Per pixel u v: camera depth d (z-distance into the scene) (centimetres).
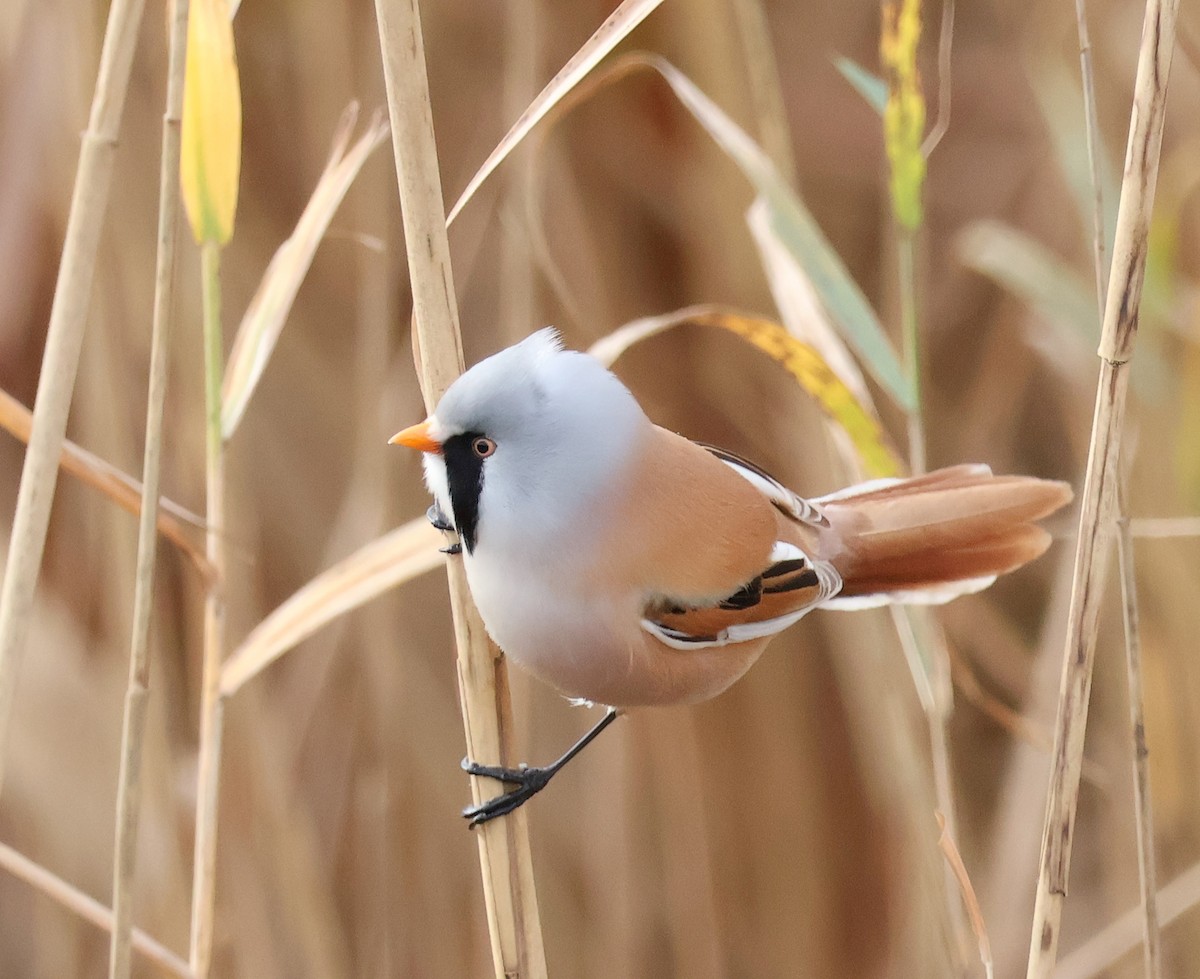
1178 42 431
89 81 429
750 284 437
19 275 431
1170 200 435
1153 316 432
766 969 438
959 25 454
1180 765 434
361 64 434
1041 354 438
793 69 441
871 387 441
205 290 421
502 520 420
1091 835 440
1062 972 433
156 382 419
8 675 418
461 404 419
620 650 421
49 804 431
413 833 434
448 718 435
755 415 438
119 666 430
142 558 419
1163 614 434
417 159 419
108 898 431
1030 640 443
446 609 436
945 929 428
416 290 419
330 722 436
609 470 420
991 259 432
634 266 438
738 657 424
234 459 431
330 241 436
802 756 438
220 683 421
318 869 434
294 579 436
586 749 436
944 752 426
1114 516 418
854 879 439
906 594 426
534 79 432
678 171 438
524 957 419
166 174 418
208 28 420
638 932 436
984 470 427
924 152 423
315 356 436
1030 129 443
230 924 430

● ● ● ●

Leaving out every picture, repeat the records above exactly as they stand.

Per pixel u v: camera depth d (z-distance into the scene) (centimetres).
1178 42 431
89 81 429
750 284 437
19 275 431
1170 200 435
1153 316 432
766 969 438
959 25 454
1180 765 434
361 64 434
1041 354 438
793 69 441
871 387 441
205 290 421
502 520 420
1091 835 440
1062 972 433
156 382 419
8 675 418
461 404 419
620 650 421
49 804 431
413 833 434
448 718 435
755 415 438
119 666 430
142 558 419
1163 614 434
417 159 419
108 898 431
1030 640 443
446 609 436
945 929 428
416 290 419
330 722 436
609 470 420
991 259 432
634 266 438
738 657 424
234 459 431
330 241 436
802 756 438
220 683 421
318 869 434
294 579 436
586 749 436
944 752 426
1114 516 418
854 879 439
906 594 426
534 79 432
678 171 438
524 957 419
166 174 418
208 28 420
638 932 436
984 470 427
924 152 423
315 356 436
1030 129 443
230 924 430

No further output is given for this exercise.